Tarefas a cumprir:
- 1) Indique se cada afirmação concorda com o texto sobre o livro "Política, Propina e Futebol", respondendo sim ou não e citando as palavras do texto que decidem a questão: (a) o livro é publicado pela Editora Objetiva; (b) o trabalho resulta de dez anos de cobertura da Fifa; (c) o lançamento em São Paulo acontece na Livraria Cultura do Conjunto Nacional.
- 2) Reproduza o trecho do texto sobre o livro "Política, Propina e Futebol" que começa em "Uma obra fundamental" e termina em "desvenda acordos milionários.".

Documento de origem:
- - -

Os bastidores do futebol mundial vasculhado por um craque
do jornalismo investigativo. Jamil Chade, correspondente internacional do
jornal O Estado de São Paulo, revela,
em ampla pesquisa, o submundo das negociatas e corrupção que acabaram levando à
prisão, vários dirigentes do futebol mundial, incluindo o ex-presidente da CBF,
José Maria Marin.
Uma obra fundamental na literatura esportiva brasileira e
mundial: "Política, Propina e Futebol" (Editora Objetiva).
Calendário de lançamentos: dia 24/11, Livraria Cultura, em Porto Alegre. Dia 27/11, Livraria Cultura, Conjunto Nacional, em São Paulo. Sempre às 19hs.
Calendário de lançamentos: dia 24/11, Livraria Cultura, em Porto Alegre. Dia 27/11, Livraria Cultura, Conjunto Nacional, em São Paulo. Sempre às 19hs.
Sinopse:
Em um
trabalho de denúncia que é o resultado de 15 anos de cobertura da Fifa, o autor
entra na intimidade de vários dos cartolas hoje detidos, revela conversas
esclarecedoras e desvenda acordos milionários.

- - -

Material apresentado:
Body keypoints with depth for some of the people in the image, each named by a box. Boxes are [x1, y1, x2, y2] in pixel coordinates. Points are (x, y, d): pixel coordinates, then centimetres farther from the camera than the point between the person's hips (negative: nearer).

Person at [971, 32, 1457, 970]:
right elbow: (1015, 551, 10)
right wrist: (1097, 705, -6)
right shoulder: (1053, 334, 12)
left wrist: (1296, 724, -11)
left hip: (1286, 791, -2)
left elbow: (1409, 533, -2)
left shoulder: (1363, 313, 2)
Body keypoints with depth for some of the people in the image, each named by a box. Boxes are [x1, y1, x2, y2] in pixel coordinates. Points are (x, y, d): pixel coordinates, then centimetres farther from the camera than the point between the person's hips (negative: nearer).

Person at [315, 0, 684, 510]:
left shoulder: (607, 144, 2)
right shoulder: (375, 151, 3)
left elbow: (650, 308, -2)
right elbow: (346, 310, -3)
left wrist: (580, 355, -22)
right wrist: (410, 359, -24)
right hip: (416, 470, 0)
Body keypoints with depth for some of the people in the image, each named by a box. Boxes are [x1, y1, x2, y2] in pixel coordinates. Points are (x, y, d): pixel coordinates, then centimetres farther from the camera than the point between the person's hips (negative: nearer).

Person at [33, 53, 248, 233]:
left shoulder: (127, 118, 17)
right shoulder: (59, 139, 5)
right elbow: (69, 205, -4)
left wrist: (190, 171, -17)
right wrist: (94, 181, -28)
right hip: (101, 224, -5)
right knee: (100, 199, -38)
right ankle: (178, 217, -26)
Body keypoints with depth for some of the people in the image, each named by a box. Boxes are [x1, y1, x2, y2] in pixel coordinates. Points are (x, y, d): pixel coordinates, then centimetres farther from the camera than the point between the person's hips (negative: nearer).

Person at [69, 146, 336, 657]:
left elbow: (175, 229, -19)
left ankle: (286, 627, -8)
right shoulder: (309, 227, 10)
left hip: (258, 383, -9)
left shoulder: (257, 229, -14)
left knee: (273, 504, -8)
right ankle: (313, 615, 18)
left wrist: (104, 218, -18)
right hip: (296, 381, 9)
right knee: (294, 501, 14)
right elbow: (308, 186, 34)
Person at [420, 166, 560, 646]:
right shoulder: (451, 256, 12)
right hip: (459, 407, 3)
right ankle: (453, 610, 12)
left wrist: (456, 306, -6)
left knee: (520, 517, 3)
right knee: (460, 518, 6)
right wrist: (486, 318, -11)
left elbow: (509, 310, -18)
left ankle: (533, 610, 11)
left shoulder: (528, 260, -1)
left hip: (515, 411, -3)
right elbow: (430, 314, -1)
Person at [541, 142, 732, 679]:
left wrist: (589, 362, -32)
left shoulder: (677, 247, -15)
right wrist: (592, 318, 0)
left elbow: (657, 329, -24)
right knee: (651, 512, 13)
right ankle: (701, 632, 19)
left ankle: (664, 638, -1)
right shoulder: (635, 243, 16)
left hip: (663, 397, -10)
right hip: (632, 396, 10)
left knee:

- - -

Respostas por tarefa:
- 1)
(a) Sim: "(Editora Objetiva)".
(b) Não: "resultado de 15 anos de cobertura da Fifa".
(c) Sim: "Dia 27/11, Livraria Cultura, Conjunto Nacional, em São Paulo".

- 2)
Uma obra fundamental na literatura esportiva brasileira e
mundial: "Política, Propina e Futebol" (Editora Objetiva).
Calendário de lançamentos: dia 24/11, Livraria Cultura, em Porto Alegre. Dia 27/11, Livraria Cultura, Conjunto Nacional, em São Paulo. Sempre às 19hs.
Calendário de lançamentos: dia 24/11, Livraria Cultura, em Porto Alegre. Dia 27/11, Livraria Cultura, Conjunto Nacional, em São Paulo. Sempre às 19hs.
Sinopse:
Em um
trabalho de denúncia que é o resultado de 15 anos de cobertura da Fifa, o autor
entra na intimidade de vários dos cartolas hoje detidos, revela conversas
esclarecedoras e desvenda acordos milionários.